*Exercises to complete*:
[a] According to the account of the Vermont march, in what building at Shelburne Farms did the marchers gather for music and talk?
[b] In the records, switch "Sonntag" to "Montag" and reproduce the lines from the one with "据悉，卡巴兹耶娃2年以来在北京市俄罗斯驻华使馆舞蹈学" up to and including the last line of the records, changing nothing else. Leave the pictures out of your answer.

*Passage for review*:
§ §

SHELBURNE, Vt. -- We're camped tonight in a broad field at Shelburne Farms, eight miles from our goal in Burlington, after 24 hours of such constant activity that it's hard to remember exactly what's happened. The main impression: incredible support.

We've been marching up Route 7, western Vermont's main thoroughfare, and according to our fairly scientific survey, 80 percent of Vermonters will wave and honk when they see a long line of people marching against global warming. Five percent will wave and honk so wildly that their Priuses almost veer off the road, wiping out said march. Two percent of people apparently think global warming should be accelerated, and 13 percent are looking for a new station on the radio dial.

Saturday night, after a long haul, we pulled into a senior center in the town of Charlotte, to be greeted with a big spread of food and a not-at-all-senior rock-and-roll band. After a night camped by the lake (a swim! with biodegradable soap!), we reassembled the next morning at the Charlotte Congregational Church for a morning service devoted to caring for Creation. People from around the region crowded in, spilling out onto the front steps. The hardworking deacons ran out of Communion wine. But the hymn-singing was intense; we left with a lilt in our step.

By dusk, we'd reached this enormous farmstead, now a nonprofit center for environmental education. We gathered in what once had been the horse-breeding barn -- the largest single-span wooden structure in the world -- for hours of music and talk. We heard from the Buddhist environmentalist Stephanie Kaza, the enlightened entrepreneur Jeffrey Hollender of Seventh Generation, the folk-singing preacher Fred Small, and, perhaps best of all, the wailing jazz clarinet of Bud Leeds, sounding a pure, clear note in the enormous space.

§ §

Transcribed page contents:
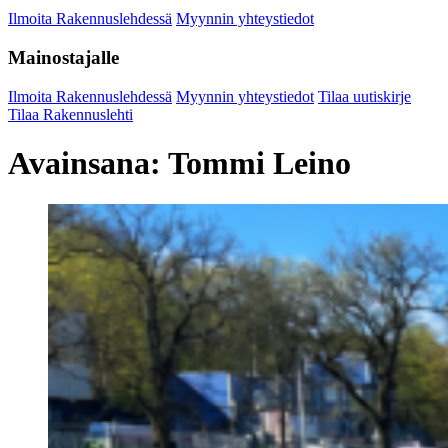
Ilmoita Rakennuslehdessä
Myynnin yhteystiedot
Mainostajalle
Ilmoita Rakennuslehdessä
Myynnin yhteystiedot
Tilaa uutiskirje
Tilaa Rakennuslehti
Avainsana:
Tommi Leino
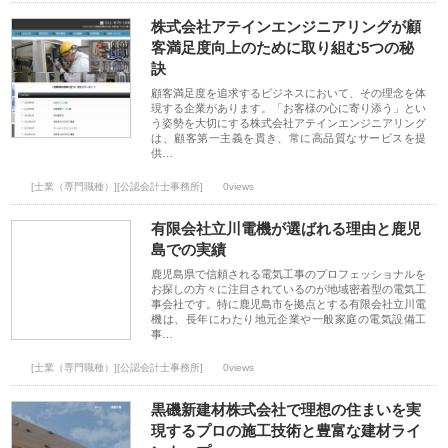
株式会社アテインエンジニアリングが顧
客満足度向上のために取り組む5つの秘
訣
顧客満足度を追求するビジネスにおいて、その理念を体
現する企業があります。「お客様の心に寄り添う」とい
う姿勢を大切にする株式会社アテインエンジニアリング
は、顧客第一主義を貫き、常に高品質なサービスを提
供…
[士業（専門職種）][公認会計士事務所]
0views
有限会社立川電機が選ばれる理由と鹿児
島での実績
鹿児島県で信頼される電気工事のプロフェッショナルを
お探しの方々に注目されているのが地域密着型の電気工
事会社です。特に鹿児島市を拠点とする有限会社立川電
機は、長年にわたり地元企業や一般家庭の電気設備工
事…
[士業（専門職種）][公認会計士事務所]
0views
黒磯新建材株式会社で理想の住まいを実
現するプロの施工技術と豊富な建材ライ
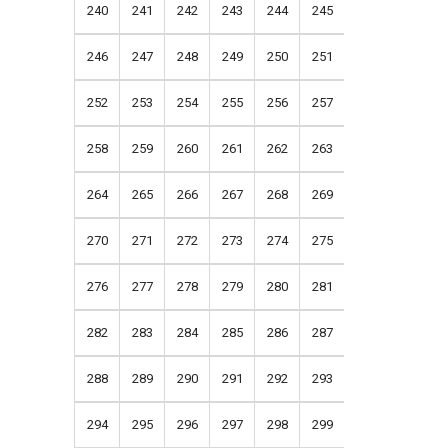
240
241
242
243
244
245
246
247
248
249
250
251
252
253
254
255
256
257
258
259
260
261
262
263
264
265
266
267
268
269
270
271
272
273
274
275
276
277
278
279
280
281
282
283
284
285
286
287
288
289
290
291
292
293
294
295
296
297
298
299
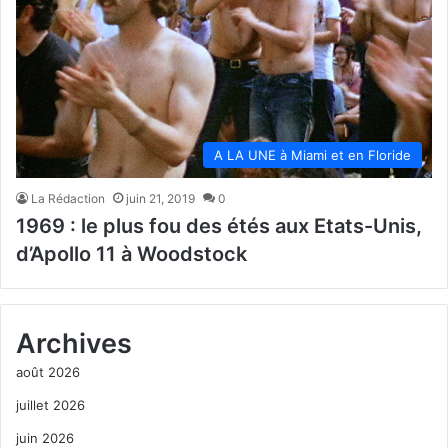
A LA UNE à Miami et en Floride
La Rédaction
juin 21, 2019
0
1969 : le plus fou des étés aux Etats-Unis,
d’Apollo 11 à Woodstock
Archives
août 2026
juillet 2026
juin 2026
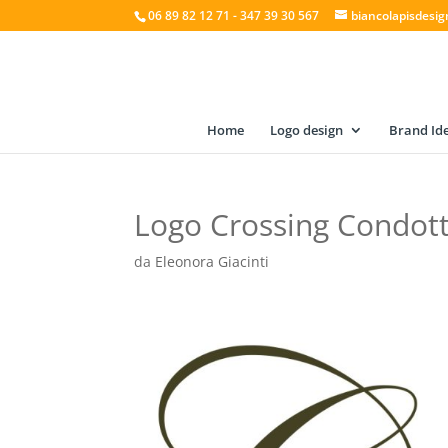
06 89 82 12 71 - 347 39 30 567
biancolapisdesi
Home
Logo design
Brand Ide
Logo Crossing Condott
da
Eleonora Giacinti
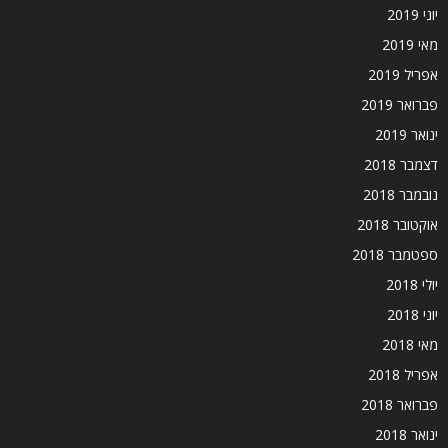
יוני 2019
מאי 2019
אפריל 2019
פברואר 2019
ינואר 2019
דצמבר 2018
נובמבר 2018
אוקטובר 2018
ספטמבר 2018
יולי 2018
יוני 2018
מאי 2018
אפריל 2018
פברואר 2018
ינואר 2018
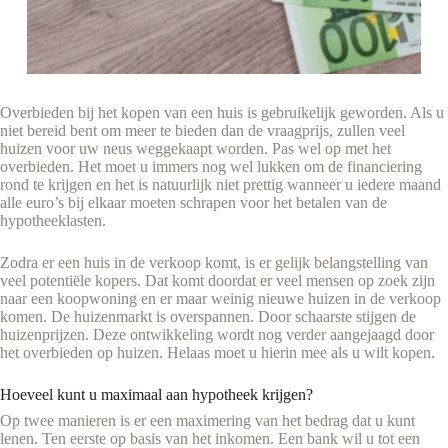
Overbieden bij het kopen van een huis is gebruikelijk geworden. Als u
niet bereid bent om meer te bieden dan de vraagprijs, zullen veel
huizen voor uw neus weggekaapt worden. Pas wel op met het
overbieden. Het moet u immers nog wel lukken om de financiering
rond te krijgen en het is natuurlijk niet prettig wanneer u iedere maand
alle euro’s bij elkaar moeten schrapen voor het betalen van de
hypotheeklasten.
Zodra er een huis in de verkoop komt, is er gelijk belangstelling van
veel potentiële kopers. Dat komt doordat er veel mensen op zoek zijn
naar een koopwoning en er maar weinig nieuwe huizen in de verkoop
komen. De huizenmarkt is overspannen. Door schaarste stijgen de
huizenprijzen. Deze ontwikkeling wordt nog verder aangejaagd door
het overbieden op huizen. Helaas moet u hierin mee als u wilt kopen.
Hoeveel kunt u maximaal aan hypotheek krijgen?
Op twee manieren is er een maximering van het bedrag dat u kunt
lenen. Ten eerste op basis van het inkomen. Een bank wil u tot een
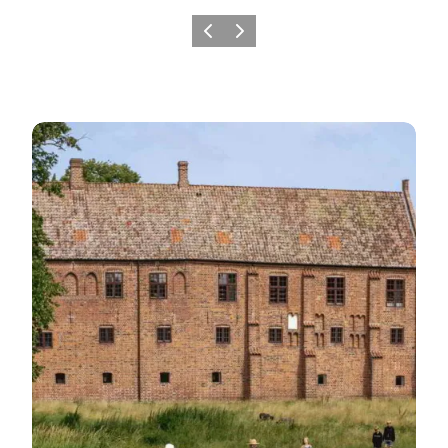
Zurück
Weiter
Mehr erfahren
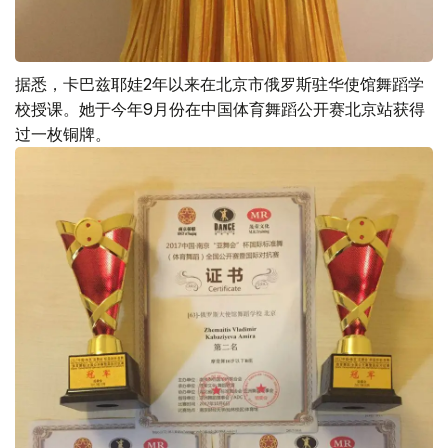
据悉，卡巴兹耶娃2年以来在北京市俄罗斯驻华使馆舞蹈学
校授课。她于今年9月份在中国体育舞蹈公开赛北京站获得
过一枚铜牌。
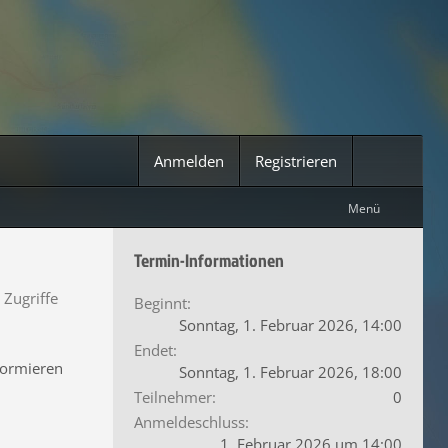
Anmelden
Registrieren
Menü
Termin-Informationen
Zugriffe
Beginnt
Sonntag, 1. Februar 2026, 14:00
Endet
formieren
Sonntag, 1. Februar 2026, 18:00
Teilnehmer
0
Anmeldeschluss
1. Februar 2026 um 14:00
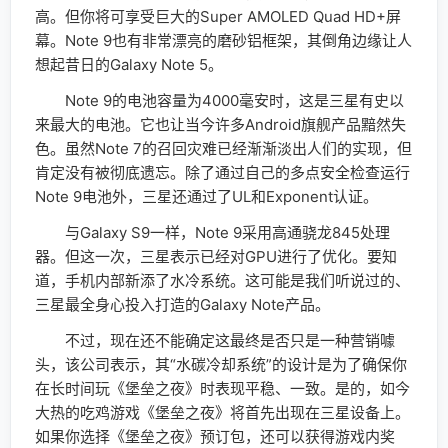
高。但你将可享受巨大的Super AMOLED Quad HD+屏
幕。Note 9也有非常漂亮的磨砂铝框架，其倒角边缘让人
想起昔日的Galaxy Note 5。
Note 9的电池容量为4000毫安时，这是三星有史以
来最大的电池。它也让当今许多Android旗舰产品黯然失
色。虽然Note 7的召回灾难已经渐渐淡出人们的实现，但
肯定没有被彻底遗忘。除了通过自己的多点安全检查运行
Note 9电池外，三星还通过了UL和Exponent认证。
与Galaxy S9一样，Note 9采用高通骁龙845处理
器。但这一次，三星表示已经对GPU进行了优化。要知
道，手机内部新添了水冷系统。这可能是我们听说过的、
三星最全身心投入打造的Galaxy Note产品。
不过，现在还不能确定这最终是否只是一种营销噱
头，该公司表示，其“水碳冷却系统”的设计是为了确保你
在长时间玩《堡垒之夜》时表现平稳、一致。是的，如今
大热的吃鸡游戏《堡垒之夜》将首先出现在三星设备上。
如果你选择《堡垒之夜》预订包，还可以获得游戏内奖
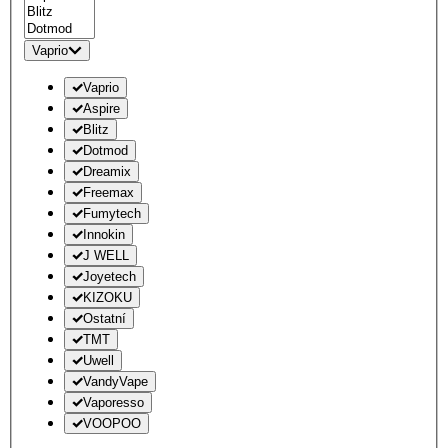
Vaprio
Vaprio
Aspire
Blitz
Dotmod
Dreamix
Freemax
Fumytech
Innokin
J WELL
Joyetech
KIZOKU
Ostatní
TMT
Uwell
VandyVape
Vaporesso
VOOPOO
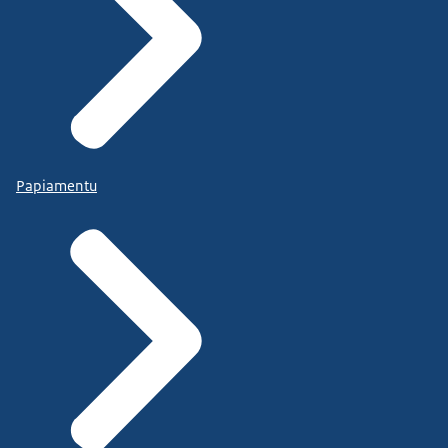
Papiamentu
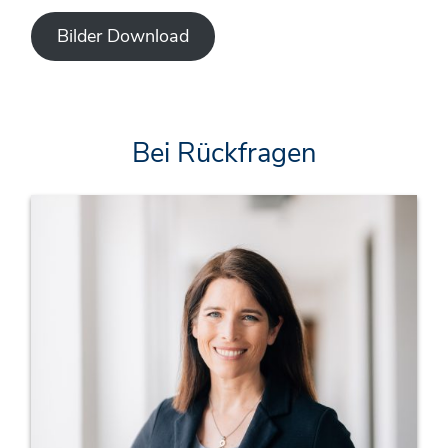
Bilder Download
Bei Rückfragen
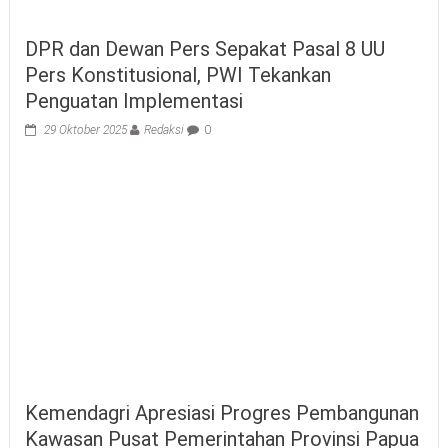
DPR dan Dewan Pers Sepakat Pasal 8 UU
Pers Konstitusional, PWI Tekankan
Penguatan Implementasi
29 Oktober 2025
Redaksi
0
Kemendagri Apresiasi Progres Pembangunan
Kawasan Pusat Pemerintahan Provinsi Papua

§ §

*Results*:
[a] They gathered in what once had been the horse-breeding barn.

[b]
据悉，卡巴兹耶娃2年以来在北京市俄罗斯驻华使馆舞蹈学
校授课。她于今年9月份在中国体育舞蹈公开赛北京站获得
过一枚铜牌。
Anmelden
Registrieren
Menü
Termin-Informationen
Zugriffe
Beginnt
Montag, 1. Februar 2026, 14:00
Endet
formieren
Montag, 1. Februar 2026, 18:00
Teilnehmer
0
Anmeldeschluss
1. Februar 2026 um 14:00
高。但你将可享受巨大的Super AMOLED Quad HD+屏
幕。Note 9也有非常漂亮的磨砂铝框架，其倒角边缘让人
想起昔日的Galaxy Note 5。
Note 9的电池容量为4000毫安时，这是三星有史以
来最大的电池。它也让当今许多Android旗舰产品黯然失
色。虽然Note 7的召回灾难已经渐渐淡出人们的实现，但
肯定没有被彻底遗忘。除了通过自己的多点安全检查运行
Note 9电池外，三星还通过了UL和Exponent认证。
与Galaxy S9一样，Note 9采用高通骁龙845处理
器。但这一次，三星表示已经对GPU进行了优化。要知
道，手机内部新添了水冷系统。这可能是我们听说过的、
三星最全身心投入打造的Galaxy Note产品。
不过，现在还不能确定这最终是否只是一种营销噱
头，该公司表示，其“水碳冷却系统”的设计是为了确保你
在长时间玩《堡垒之夜》时表现平稳、一致。是的，如今
大热的吃鸡游戏《堡垒之夜》将首先出现在三星设备上。
如果你选择《堡垒之夜》预订包，还可以获得游戏内奖
Vaprio
Vaprio
Aspire
Blitz
Dotmod
Dreamix
Freemax
Fumytech
Innokin
J WELL
Joyetech
KIZOKU
Ostatní
TMT
Uwell
VandyVape
Vaporesso
VOOPOO
Papiamentu
Bilder Download
Bei Rückfragen
DPR dan Dewan Pers Sepakat Pasal 8 UU
Pers Konstitusional, PWI Tekankan
Penguatan Implementasi
29 Oktober 2025
Redaksi
0
Kemendagri Apresiasi Progres Pembangunan
Kawasan Pusat Pemerintahan Provinsi Papua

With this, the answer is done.